**Exercise brief**
Where the listing below has a line with "generated from reStructeredText.", write out exactly that line and every line after it, stopping after the line with "Copyright(c) Karol Będkowski, 2009-2010".

(Provided data begins)

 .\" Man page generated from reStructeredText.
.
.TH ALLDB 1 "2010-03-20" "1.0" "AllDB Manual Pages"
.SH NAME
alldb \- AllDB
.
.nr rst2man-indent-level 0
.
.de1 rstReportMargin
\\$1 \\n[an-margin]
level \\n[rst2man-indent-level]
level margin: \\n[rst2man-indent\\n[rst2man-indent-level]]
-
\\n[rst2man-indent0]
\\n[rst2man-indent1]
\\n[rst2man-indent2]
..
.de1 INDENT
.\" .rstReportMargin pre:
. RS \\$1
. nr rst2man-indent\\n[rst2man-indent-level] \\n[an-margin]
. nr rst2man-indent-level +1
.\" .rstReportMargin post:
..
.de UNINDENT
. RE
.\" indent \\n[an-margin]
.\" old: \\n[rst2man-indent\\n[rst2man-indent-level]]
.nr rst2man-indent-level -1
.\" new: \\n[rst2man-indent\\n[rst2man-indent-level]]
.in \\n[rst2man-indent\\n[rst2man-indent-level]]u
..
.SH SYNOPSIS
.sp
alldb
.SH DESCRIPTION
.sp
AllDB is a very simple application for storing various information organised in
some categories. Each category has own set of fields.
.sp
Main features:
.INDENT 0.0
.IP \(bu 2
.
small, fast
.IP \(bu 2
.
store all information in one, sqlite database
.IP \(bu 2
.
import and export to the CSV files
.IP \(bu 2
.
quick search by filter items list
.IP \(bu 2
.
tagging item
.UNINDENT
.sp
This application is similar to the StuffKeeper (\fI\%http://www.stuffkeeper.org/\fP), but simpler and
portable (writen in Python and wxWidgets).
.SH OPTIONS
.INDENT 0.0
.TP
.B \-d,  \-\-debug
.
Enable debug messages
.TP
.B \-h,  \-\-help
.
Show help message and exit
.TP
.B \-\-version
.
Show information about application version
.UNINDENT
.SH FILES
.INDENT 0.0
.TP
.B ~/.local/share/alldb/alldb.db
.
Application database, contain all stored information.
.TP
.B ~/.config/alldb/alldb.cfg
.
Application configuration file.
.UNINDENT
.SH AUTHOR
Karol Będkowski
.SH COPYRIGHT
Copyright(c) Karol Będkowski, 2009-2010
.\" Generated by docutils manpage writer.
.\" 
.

(Provided data ends)
(Provided data begins)

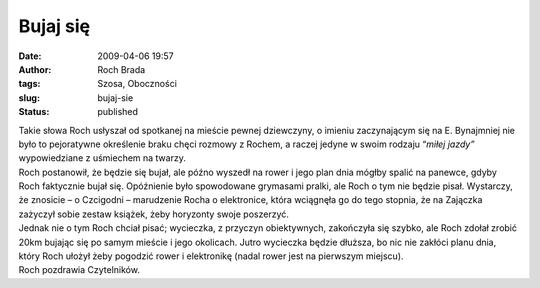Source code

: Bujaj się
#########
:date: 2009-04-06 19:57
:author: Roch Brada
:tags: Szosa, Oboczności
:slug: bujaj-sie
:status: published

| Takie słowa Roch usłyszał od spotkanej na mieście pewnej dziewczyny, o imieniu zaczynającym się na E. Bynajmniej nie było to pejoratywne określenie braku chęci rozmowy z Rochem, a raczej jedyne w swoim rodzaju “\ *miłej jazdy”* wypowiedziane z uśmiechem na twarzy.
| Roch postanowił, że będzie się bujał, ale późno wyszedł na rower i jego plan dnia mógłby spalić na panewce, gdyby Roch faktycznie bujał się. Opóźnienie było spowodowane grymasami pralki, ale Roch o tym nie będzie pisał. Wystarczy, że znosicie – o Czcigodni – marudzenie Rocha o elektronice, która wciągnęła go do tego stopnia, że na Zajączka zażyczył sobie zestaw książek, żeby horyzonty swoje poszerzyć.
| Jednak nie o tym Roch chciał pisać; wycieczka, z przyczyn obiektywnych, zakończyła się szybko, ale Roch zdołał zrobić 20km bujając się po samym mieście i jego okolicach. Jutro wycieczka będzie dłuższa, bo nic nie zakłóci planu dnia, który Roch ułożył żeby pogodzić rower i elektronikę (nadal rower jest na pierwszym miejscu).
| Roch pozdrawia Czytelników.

(Provided data ends)

**Task result**
 .\" Man page generated from reStructeredText.
.
.TH ALLDB 1 "2010-03-20" "1.0" "AllDB Manual Pages"
.SH NAME
alldb \- AllDB
.
.nr rst2man-indent-level 0
.
.de1 rstReportMargin
\\$1 \\n[an-margin]
level \\n[rst2man-indent-level]
level margin: \\n[rst2man-indent\\n[rst2man-indent-level]]
-
\\n[rst2man-indent0]
\\n[rst2man-indent1]
\\n[rst2man-indent2]
..
.de1 INDENT
.\" .rstReportMargin pre:
. RS \\$1
. nr rst2man-indent\\n[rst2man-indent-level] \\n[an-margin]
. nr rst2man-indent-level +1
.\" .rstReportMargin post:
..
.de UNINDENT
. RE
.\" indent \\n[an-margin]
.\" old: \\n[rst2man-indent\\n[rst2man-indent-level]]
.nr rst2man-indent-level -1
.\" new: \\n[rst2man-indent\\n[rst2man-indent-level]]
.in \\n[rst2man-indent\\n[rst2man-indent-level]]u
..
.SH SYNOPSIS
.sp
alldb
.SH DESCRIPTION
.sp
AllDB is a very simple application for storing various information organised in
some categories. Each category has own set of fields.
.sp
Main features:
.INDENT 0.0
.IP \(bu 2
.
small, fast
.IP \(bu 2
.
store all information in one, sqlite database
.IP \(bu 2
.
import and export to the CSV files
.IP \(bu 2
.
quick search by filter items list
.IP \(bu 2
.
tagging item
.UNINDENT
.sp
This application is similar to the StuffKeeper (\fI\%http://www.stuffkeeper.org/\fP), but simpler and
portable (writen in Python and wxWidgets).
.SH OPTIONS
.INDENT 0.0
.TP
.B \-d,  \-\-debug
.
Enable debug messages
.TP
.B \-h,  \-\-help
.
Show help message and exit
.TP
.B \-\-version
.
Show information about application version
.UNINDENT
.SH FILES
.INDENT 0.0
.TP
.B ~/.local/share/alldb/alldb.db
.
Application database, contain all stored information.
.TP
.B ~/.config/alldb/alldb.cfg
.
Application configuration file.
.UNINDENT
.SH AUTHOR
Karol Będkowski
.SH COPYRIGHT
Copyright(c) Karol Będkowski, 2009-2010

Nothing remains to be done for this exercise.